In a show of solidarity toward the president, dozens of Democrats have expressed their intention to boycott the speech, among them Vice President Joe Biden. Ordinarily, Vice President Biden sits behind the House Speaker during addresses from foreign leaders.
Netanyahu plans to speak before the US Congress on March 3 about the dangers of Obama’s plan to negotiate with Iran over its nuclear program. Because the speech was arranged by Republican House Speaker John Boehner and Israeli ambassador Ron Dermer, and seen as Netanyahu seeking an American audience while bypassing the president, the speech has been widely criticized.
“It’s fairly clear this isn’t about honoring the US-Israel special relationship,” said Dylan Williams, director of government affairs for J Street, an Israel advocacy group. “It’s about abusing it in order to undermine the president and his foreign policy.”

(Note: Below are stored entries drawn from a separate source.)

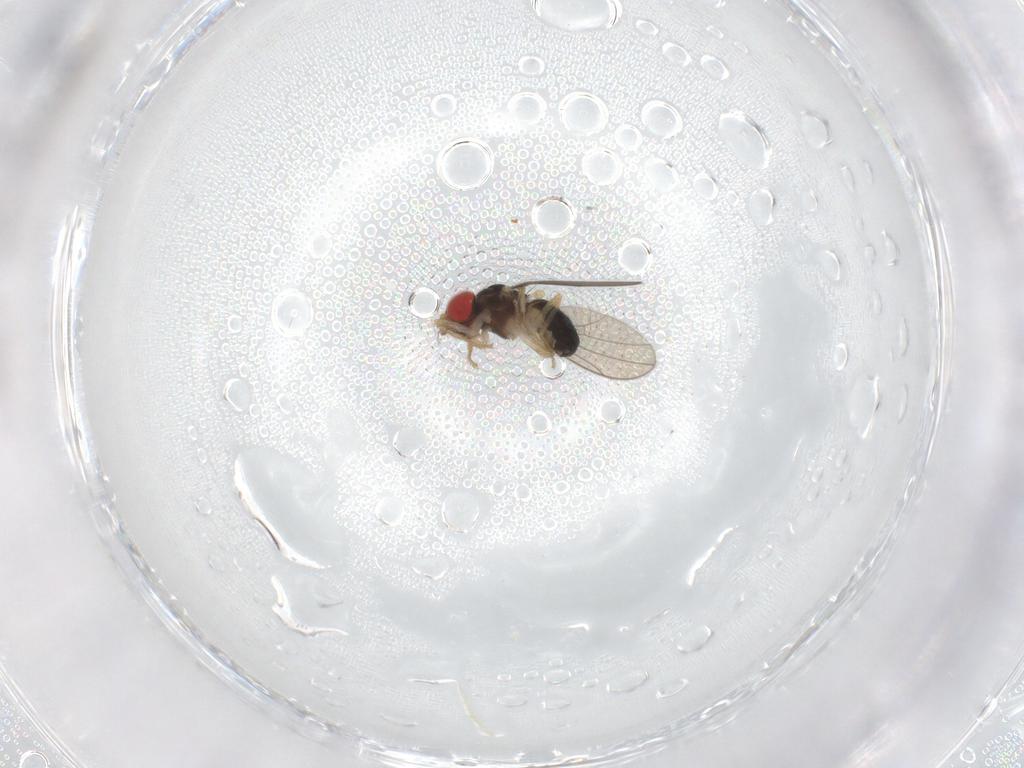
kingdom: Animalia
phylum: Arthropoda
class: Insecta
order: Diptera
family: Drosophilidae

The timing of the address has also caused many to question the prime minister’s motives. With Israeli elections fast approaching, some say Netanyahu may be treating the address as a photo opportunity.
“With his election being so soon, and with the negotiations we have going on with Iran, he’s put himself in a political situation here that’s probably adverse to the best interest of Israel,” Democratic Representative Steve Cohen told Politico. He is also considering the boycott.

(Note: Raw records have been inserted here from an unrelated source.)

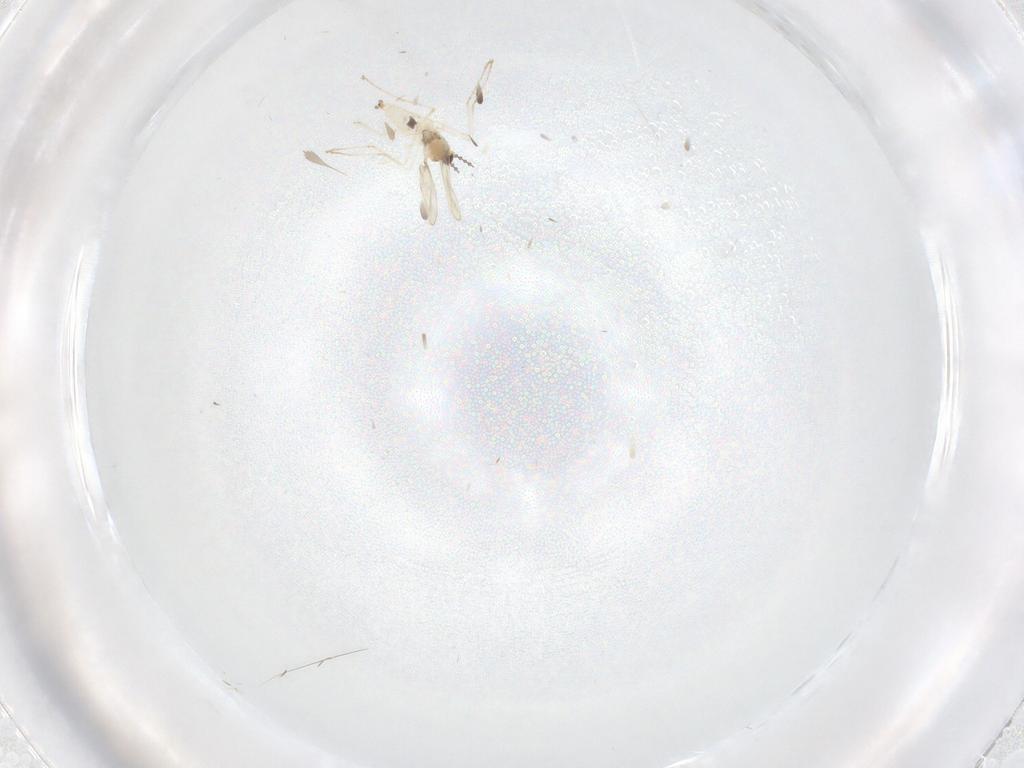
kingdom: Animalia
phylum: Arthropoda
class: Insecta
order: Diptera
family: Cecidomyiidae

“I don’t even know what else is on my schedule,” Representative John Yarmuth said. “It wouldn’t be an official boycott. I wouldn’t announce that I wasn’t going. But I don’t really blame Netanyahu – although I’m not a fan of Netanyahu – but I don’t blame him for coming.”

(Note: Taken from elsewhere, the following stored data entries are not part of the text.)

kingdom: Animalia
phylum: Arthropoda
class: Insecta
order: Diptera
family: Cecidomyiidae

“We defer to Democratic members if they’d like to attend or not,” a White House aide said Tuesday.
For its part, the American Israel Public Affairs Committee (AIPAC) has expressed its support for the speech.
“We encourage all members of Congress to attend this important speech by the Israeli prime minister,” AIPAC’s Marshall Whitman said.
Despite criticizing Speaker Boehner last week for inviting Netanyahu, the Democratic House Minority Leader Nancy Pelosi still plans to attend.
Throughout his administration, President Obama has been at odds with the Israeli leader, but the last few months have been especially trying. While the White House is undergoing negotiations with Iran over its nuclear program, both Congress and Netanyahu have pushed for stronger sanctions, a move that the White House says could have severe consequences on its discussions.
After learning of Boehner’s invitation, the White House press secretary called the move “a departure from protocol.”
Neither President Obama nor Secretary of State John Kerry will meet with the prime minister during his visit.